The move, implemented on 16 March, significantly reduces the refinery transfer price (RTP) for petrol, diesel, aviation turbine fuel (ATF) and kerosene, cutting the rates by as much as ₹60 per litre compared to import costs. The decision comes at a time when international crude prices have surged from around USD 70 per barrel ahead of the Middle East conflict to above USD 100, while pump prices in India have remained unchanged since April 2022.

“With global petroleum prices up by up to 100 per cent in the last one month, PSU OMCs are incurring under-recoveries of Rs 24.40 per litre on petrol and Rs 104.99 per litre on diesel at retail selling price (RSP) level as on 01.04.2026,” the Ministry of Petroleum and Natural Gas posted on X on April 1.

Officials say the discounted RTP mechanism is intended to spread the financial strain across the refining and marketing value chain, though industry analysts warn it could deepen the pressure on independent refiners.

Heavy reductions in refinery transfer prices

For the second half of March, OMCs imposed a discount of ₹22,342 per kilolitre on diesel, lowering the RTP from ₹85,349 per kl to ₹63,007 per kl.

In the first fortnight of April, the discount widened dramatically to ₹60,239 per kl, slashing the diesel RTP from ₹146,243 per kl to ₹86,004 per kl.

Similar cuts have been applied to other fuels:

  • ATF RTP reduced from ₹127,486 per kl to ₹76,923 per kl after a ₹50,564 per kl discount.
  • Kerosene RTP lowered from ₹123,845 per kl to ₹77,534 per kl following a ₹46,311 per kl markdown.

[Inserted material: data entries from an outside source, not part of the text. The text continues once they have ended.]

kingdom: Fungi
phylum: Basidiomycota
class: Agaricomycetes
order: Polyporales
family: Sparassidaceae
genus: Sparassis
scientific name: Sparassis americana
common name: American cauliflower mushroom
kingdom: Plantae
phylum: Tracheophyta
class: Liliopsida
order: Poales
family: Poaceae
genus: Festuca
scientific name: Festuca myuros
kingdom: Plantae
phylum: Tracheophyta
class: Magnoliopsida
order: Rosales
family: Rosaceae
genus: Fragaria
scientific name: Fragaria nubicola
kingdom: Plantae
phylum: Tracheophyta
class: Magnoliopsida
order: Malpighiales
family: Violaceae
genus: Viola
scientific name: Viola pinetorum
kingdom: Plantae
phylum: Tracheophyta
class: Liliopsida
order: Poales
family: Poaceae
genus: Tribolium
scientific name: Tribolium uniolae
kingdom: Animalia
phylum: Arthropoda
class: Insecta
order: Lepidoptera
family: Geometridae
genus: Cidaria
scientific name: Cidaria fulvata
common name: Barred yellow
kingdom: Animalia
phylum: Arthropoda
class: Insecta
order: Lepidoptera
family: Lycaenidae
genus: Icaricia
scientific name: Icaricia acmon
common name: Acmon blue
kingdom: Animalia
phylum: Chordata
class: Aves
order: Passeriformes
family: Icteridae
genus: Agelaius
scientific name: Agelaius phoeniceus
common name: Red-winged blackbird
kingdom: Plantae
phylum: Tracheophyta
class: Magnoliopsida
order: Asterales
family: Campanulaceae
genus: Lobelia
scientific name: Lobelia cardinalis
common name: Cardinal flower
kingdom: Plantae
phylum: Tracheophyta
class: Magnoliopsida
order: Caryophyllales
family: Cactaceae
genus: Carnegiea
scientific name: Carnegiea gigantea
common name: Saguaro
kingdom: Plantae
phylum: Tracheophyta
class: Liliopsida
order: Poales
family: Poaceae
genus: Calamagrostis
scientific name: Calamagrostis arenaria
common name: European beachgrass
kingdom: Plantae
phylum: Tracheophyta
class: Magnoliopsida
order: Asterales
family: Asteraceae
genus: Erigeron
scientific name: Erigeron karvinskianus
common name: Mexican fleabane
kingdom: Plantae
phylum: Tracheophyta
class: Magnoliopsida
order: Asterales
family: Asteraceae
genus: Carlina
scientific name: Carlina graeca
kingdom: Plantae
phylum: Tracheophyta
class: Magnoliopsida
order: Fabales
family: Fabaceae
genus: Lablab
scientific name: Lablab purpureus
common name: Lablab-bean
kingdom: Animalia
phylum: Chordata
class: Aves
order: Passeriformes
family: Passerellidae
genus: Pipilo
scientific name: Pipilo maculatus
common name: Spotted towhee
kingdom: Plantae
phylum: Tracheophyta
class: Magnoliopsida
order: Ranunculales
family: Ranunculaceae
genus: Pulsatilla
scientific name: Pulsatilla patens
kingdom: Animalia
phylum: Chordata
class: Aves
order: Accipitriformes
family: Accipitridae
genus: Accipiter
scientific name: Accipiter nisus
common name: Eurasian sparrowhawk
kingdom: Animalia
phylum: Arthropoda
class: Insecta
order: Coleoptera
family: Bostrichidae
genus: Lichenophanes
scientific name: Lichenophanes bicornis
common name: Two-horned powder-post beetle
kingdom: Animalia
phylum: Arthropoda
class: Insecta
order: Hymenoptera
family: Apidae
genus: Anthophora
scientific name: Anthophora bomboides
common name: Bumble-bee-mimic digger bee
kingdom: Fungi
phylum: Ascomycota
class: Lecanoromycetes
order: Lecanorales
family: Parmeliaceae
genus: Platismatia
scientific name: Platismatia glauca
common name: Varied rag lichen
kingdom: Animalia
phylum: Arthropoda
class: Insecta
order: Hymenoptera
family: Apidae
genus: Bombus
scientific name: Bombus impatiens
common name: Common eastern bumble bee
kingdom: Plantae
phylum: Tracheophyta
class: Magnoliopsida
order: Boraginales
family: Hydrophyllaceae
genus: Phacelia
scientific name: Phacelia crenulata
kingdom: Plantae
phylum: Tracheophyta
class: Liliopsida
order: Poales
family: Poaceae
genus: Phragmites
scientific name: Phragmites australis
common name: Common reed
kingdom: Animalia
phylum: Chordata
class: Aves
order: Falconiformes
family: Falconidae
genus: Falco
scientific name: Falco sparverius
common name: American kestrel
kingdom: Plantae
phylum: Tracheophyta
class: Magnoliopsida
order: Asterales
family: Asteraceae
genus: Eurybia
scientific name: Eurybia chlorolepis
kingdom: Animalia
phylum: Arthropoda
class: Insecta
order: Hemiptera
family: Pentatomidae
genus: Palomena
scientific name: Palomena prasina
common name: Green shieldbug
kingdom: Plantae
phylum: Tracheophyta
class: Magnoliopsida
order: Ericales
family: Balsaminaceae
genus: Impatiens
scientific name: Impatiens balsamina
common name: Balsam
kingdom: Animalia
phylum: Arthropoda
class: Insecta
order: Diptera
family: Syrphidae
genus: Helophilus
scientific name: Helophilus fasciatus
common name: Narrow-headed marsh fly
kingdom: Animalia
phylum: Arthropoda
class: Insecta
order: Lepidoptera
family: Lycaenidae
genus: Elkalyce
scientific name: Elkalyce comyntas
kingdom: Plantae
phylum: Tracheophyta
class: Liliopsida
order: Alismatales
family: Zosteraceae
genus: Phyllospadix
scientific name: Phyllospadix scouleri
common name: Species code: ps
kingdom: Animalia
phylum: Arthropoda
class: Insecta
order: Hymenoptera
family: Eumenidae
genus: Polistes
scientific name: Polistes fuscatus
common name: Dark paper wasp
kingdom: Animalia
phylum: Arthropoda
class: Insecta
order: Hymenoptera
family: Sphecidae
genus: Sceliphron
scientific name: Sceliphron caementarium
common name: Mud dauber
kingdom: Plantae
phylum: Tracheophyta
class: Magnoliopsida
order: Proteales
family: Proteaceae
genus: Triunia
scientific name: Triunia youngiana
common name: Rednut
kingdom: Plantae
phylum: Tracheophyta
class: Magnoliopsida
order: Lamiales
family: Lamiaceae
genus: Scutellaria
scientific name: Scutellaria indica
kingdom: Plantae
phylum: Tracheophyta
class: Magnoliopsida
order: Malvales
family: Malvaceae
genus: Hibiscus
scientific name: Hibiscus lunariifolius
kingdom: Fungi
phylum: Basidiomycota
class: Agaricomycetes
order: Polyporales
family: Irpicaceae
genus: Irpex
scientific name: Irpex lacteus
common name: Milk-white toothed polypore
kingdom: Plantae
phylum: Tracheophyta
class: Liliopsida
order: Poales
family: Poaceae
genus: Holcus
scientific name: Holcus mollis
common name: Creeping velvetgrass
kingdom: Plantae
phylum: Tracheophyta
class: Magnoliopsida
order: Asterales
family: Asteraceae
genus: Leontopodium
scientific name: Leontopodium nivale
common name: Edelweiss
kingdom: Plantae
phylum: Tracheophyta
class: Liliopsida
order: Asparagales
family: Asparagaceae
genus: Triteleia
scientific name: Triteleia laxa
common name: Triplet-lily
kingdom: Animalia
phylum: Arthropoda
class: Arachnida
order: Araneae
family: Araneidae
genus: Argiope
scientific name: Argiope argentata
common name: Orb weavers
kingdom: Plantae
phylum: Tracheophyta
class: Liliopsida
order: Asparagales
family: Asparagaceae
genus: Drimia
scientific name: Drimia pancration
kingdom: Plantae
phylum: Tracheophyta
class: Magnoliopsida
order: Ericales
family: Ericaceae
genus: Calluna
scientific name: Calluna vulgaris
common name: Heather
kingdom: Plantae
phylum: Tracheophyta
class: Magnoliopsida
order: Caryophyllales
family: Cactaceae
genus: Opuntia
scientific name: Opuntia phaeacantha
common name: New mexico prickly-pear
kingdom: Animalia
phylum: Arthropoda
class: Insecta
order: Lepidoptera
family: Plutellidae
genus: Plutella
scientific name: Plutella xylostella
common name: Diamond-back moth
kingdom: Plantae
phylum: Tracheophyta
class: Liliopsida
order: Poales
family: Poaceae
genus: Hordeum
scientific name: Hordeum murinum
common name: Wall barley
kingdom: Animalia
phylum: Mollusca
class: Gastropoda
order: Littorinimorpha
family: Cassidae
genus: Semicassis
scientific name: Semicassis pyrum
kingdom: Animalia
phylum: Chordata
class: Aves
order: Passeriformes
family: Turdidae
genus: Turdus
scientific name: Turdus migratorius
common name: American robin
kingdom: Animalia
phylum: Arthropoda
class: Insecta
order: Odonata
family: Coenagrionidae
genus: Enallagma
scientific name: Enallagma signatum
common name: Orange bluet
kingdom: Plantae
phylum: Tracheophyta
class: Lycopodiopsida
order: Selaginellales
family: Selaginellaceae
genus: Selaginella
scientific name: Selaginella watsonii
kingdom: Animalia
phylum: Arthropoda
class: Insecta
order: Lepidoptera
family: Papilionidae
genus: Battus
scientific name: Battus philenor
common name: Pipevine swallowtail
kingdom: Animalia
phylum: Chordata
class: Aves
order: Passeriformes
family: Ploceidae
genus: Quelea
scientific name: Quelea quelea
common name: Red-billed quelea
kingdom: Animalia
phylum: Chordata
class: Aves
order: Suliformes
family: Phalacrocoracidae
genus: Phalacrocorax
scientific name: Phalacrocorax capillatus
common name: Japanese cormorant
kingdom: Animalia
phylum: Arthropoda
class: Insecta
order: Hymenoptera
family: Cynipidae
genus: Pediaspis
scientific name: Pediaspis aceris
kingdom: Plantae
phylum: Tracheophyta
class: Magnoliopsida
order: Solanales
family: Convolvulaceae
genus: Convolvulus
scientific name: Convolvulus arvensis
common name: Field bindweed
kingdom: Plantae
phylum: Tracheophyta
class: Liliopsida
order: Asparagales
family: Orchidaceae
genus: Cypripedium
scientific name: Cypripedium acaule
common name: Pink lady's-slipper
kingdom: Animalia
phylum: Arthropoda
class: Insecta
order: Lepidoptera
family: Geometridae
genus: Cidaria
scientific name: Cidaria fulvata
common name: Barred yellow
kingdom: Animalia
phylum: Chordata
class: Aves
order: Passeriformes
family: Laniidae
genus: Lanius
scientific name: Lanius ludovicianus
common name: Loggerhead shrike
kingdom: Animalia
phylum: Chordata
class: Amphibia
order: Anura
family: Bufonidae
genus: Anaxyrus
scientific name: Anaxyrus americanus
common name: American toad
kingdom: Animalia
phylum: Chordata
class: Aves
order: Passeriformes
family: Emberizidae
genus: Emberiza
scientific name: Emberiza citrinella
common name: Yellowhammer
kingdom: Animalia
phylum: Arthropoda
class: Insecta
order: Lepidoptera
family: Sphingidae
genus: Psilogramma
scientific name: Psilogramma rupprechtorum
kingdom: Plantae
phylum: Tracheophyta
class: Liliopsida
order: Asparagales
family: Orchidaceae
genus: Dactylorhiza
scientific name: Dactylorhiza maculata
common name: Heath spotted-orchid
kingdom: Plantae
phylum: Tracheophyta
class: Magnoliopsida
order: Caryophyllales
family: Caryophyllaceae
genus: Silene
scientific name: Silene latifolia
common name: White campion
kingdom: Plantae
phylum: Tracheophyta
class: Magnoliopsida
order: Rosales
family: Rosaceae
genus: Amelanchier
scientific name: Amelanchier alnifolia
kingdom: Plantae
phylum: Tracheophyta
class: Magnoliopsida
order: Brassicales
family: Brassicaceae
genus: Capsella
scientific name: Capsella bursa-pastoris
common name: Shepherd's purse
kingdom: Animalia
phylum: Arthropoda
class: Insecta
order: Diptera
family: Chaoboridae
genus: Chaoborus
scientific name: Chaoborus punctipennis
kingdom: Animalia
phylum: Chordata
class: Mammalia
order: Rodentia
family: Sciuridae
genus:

OMCs have not commented on the pricing revisions.

Standalone refiners to bear the brunt

Integrated public-sector companies, which have both refining and retail operations, may be able to offset some of their losses internally. However, standalone refineries, whose earnings depend heavily on market-linked RTP. are expected to face severe margin erosion.

Firms with minimal retail presence are likely to be most affected, including MRPL, CPCL and HMEL, which rely on selling the bulk of their production to state-run OMCs.

The changes could also hit private refiners such as Nayara Energy and Reliance Industries if similar discounts are extended to them. Both players sell most of their domestic fuel output to OMCs, which control 90 per cent of India’s retail fuel network.

Departure from long-standing pricing norms

India traditionally priced petrol and diesel using import parity pricing (IPP), later replaced by trade parity pricing (TPP), which blends 80 per cent IPP with 20 per cent export parity. This framework historically protected refinery margins, especially for companies without downstream marketing operations.

Although petrol and diesel were deregulated in 2010 and 2014, their retail prices have not followed market movements in recent years. With no government compensation for auto fuel losses, unlike LPG, OMCs have had to absorb the entire impact of cost volatility.

Sources say the decision to freeze RTP is aimed at sharing the burden of soaring crude costs across the industry. However, analysts caution that the move could unsettle the pricing confidence of standalone and private refiners, who count on market-determined RTP for stable revenue.With no clear end to geopolitical tensions driving global oil prices, refiners and marketers alike may continue to face pressure in the weeks ahead.